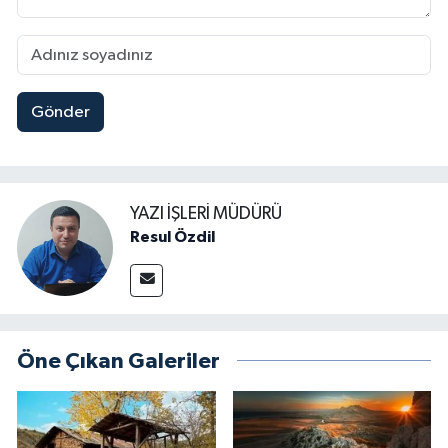
Gönder
YAZI İŞLERI MÜDÜRÜ
Resul Özdil
Öne Çıkan Galeriler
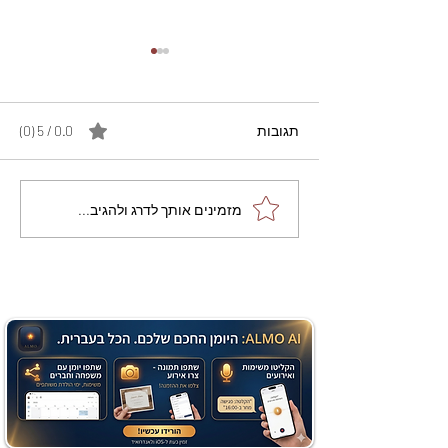
תגובות
0.0 / 5 ‏(0)
מתכון מנצח עוגת מייפל
מזמינים אותך לדרג ולהגיב...
שוקולד בחושה וקלה - זיוה
כהן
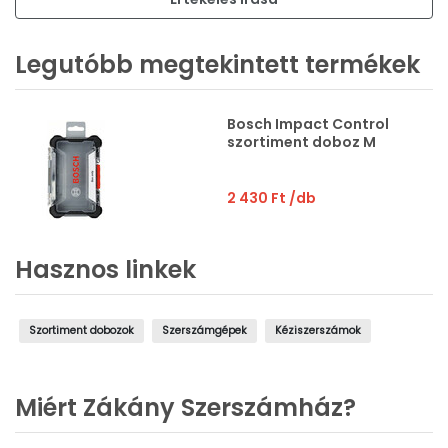
Legutóbb megtekintett termékek
Bosch Impact Control
szortiment doboz M
2 430 Ft
/db
Hasznos linkek
Szortiment dobozok
Szerszámgépek
Kéziszerszámok
Miért Zákány Szerszámház?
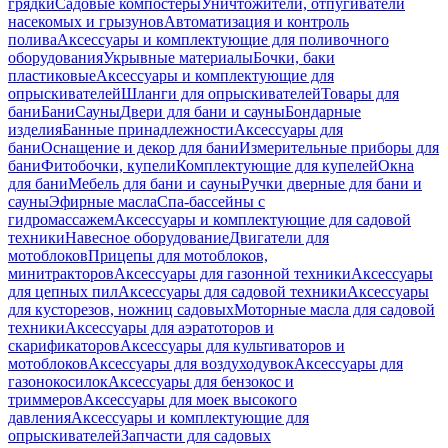
грядки
Садовые компостеры
Уничтожители, отпугиватели
насекомых и грызунов
Автоматизация и контроль
полива
Аксессуары и комплектующие для поливочного
оборудования
Укрывные материалы
Бочки, баки
пластиковые
Аксессуары и комплектующие для
опрыскивателей
Шланги для опрыскивателей
Товары для
бани
Бани
Сауны
Двери для бани и сауны
Бондарные
изделия
Банные принадлежности
Аксессуары для
бани
Оснащение и декор для бани
Измерительные приборы для
бани
Фитобочки, купели
Комплектующие для купелей
Окна
для бани
Мебель для бани и сауны
Ручки дверные для бани и
сауны
Эфирные масла
Спа-бассейны с
гидромассажем
Аксессуары и комплектующие для садовой
техники
Навесное оборудование
Двигатели для
мотоблоков
Прицепы для мотоблоков,
минитракторов
Аксессуары для газонной техники
Аксессуары
для цепных пил
Аксессуары для садовой техники
Аксессуары
для кусторезов, ножниц садовых
Моторные масла для садовой
техники
Аксессуары для аэратоторов и
скарификаторов
Аксессуары для культиваторов и
мотоблоков
Аксессуары для воздуходувок
Аксессуары для
газонокосилок
Аксессуары для бензокос и
триммеров
Аксессуары для моек высокого
давления
Аксессуары и комплектующие для
опрыскивателей
Запчасти для садовых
_____
_What the task requires_
Pick out each line of the records that contains the word "садовых", matching its case exactly, and copy those lines.

_Task response_
для кусторезов, ножниц садовых
Запчасти для садовых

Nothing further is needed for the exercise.